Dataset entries
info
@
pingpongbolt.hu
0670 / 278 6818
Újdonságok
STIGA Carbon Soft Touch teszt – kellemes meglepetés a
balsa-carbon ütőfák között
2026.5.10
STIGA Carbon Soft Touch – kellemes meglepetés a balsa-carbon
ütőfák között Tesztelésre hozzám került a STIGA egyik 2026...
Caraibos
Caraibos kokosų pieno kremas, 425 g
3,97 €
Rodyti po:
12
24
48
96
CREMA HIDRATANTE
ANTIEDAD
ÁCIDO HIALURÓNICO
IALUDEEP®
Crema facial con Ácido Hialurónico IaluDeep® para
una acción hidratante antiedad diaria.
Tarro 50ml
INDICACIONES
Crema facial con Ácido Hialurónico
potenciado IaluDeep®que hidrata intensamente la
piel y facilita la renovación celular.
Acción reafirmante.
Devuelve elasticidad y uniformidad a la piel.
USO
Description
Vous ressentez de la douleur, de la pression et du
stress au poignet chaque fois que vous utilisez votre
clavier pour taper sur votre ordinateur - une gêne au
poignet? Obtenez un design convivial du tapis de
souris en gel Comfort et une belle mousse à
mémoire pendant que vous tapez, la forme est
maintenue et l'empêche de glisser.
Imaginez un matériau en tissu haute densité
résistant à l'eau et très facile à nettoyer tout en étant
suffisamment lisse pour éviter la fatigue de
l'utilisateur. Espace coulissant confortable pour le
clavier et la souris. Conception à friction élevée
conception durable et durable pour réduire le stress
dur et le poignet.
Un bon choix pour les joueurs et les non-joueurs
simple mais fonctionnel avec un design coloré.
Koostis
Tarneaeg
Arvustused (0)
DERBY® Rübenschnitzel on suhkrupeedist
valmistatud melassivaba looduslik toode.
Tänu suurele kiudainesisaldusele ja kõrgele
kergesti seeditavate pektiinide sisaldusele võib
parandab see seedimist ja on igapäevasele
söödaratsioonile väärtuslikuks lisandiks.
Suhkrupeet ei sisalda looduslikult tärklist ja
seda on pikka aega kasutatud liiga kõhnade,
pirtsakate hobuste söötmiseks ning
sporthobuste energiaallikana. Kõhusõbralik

> _Written task_:
Reproduce every line of the listing above, word for word and in the same order, without changing anything.

> _Exercise output_:
info
@
pingpongbolt.hu
0670 / 278 6818
Újdonságok
STIGA Carbon Soft Touch teszt – kellemes meglepetés a
balsa-carbon ütőfák között
2026.5.10
STIGA Carbon Soft Touch – kellemes meglepetés a balsa-carbon
ütőfák között Tesztelésre hozzám került a STIGA egyik 2026...
Caraibos
Caraibos kokosų pieno kremas, 425 g
3,97 €
Rodyti po:
12
24
48
96
CREMA HIDRATANTE
ANTIEDAD
ÁCIDO HIALURÓNICO
IALUDEEP®
Crema facial con Ácido Hialurónico IaluDeep® para
una acción hidratante antiedad diaria.
Tarro 50ml
INDICACIONES
Crema facial con Ácido Hialurónico
potenciado IaluDeep®que hidrata intensamente la
piel y facilita la renovación celular.
Acción reafirmante.
Devuelve elasticidad y uniformidad a la piel.
USO
Description
Vous ressentez de la douleur, de la pression et du
stress au poignet chaque fois que vous utilisez votre
clavier pour taper sur votre ordinateur - une gêne au
poignet? Obtenez un design convivial du tapis de
souris en gel Comfort et une belle mousse à
mémoire pendant que vous tapez, la forme est
maintenue et l'empêche de glisser.
Imaginez un matériau en tissu haute densité
résistant à l'eau et très facile à nettoyer tout en étant
suffisamment lisse pour éviter la fatigue de
l'utilisateur. Espace coulissant confortable pour le
clavier et la souris. Conception à friction élevée
conception durable et durable pour réduire le stress
dur et le poignet.
Un bon choix pour les joueurs et les non-joueurs
simple mais fonctionnel avec un design coloré.
Koostis
Tarneaeg
Arvustused (0)
DERBY® Rübenschnitzel on suhkrupeedist
valmistatud melassivaba looduslik toode.
Tänu suurele kiudainesisaldusele ja kõrgele
kergesti seeditavate pektiinide sisaldusele võib
parandab see seedimist ja on igapäevasele
söödaratsioonile väärtuslikuks lisandiks.
Suhkrupeet ei sisalda looduslikult tärklist ja
seda on pikka aega kasutatud liiga kõhnade,
pirtsakate hobuste söötmiseks ning
sporthobuste energiaallikana. Kõhusõbralik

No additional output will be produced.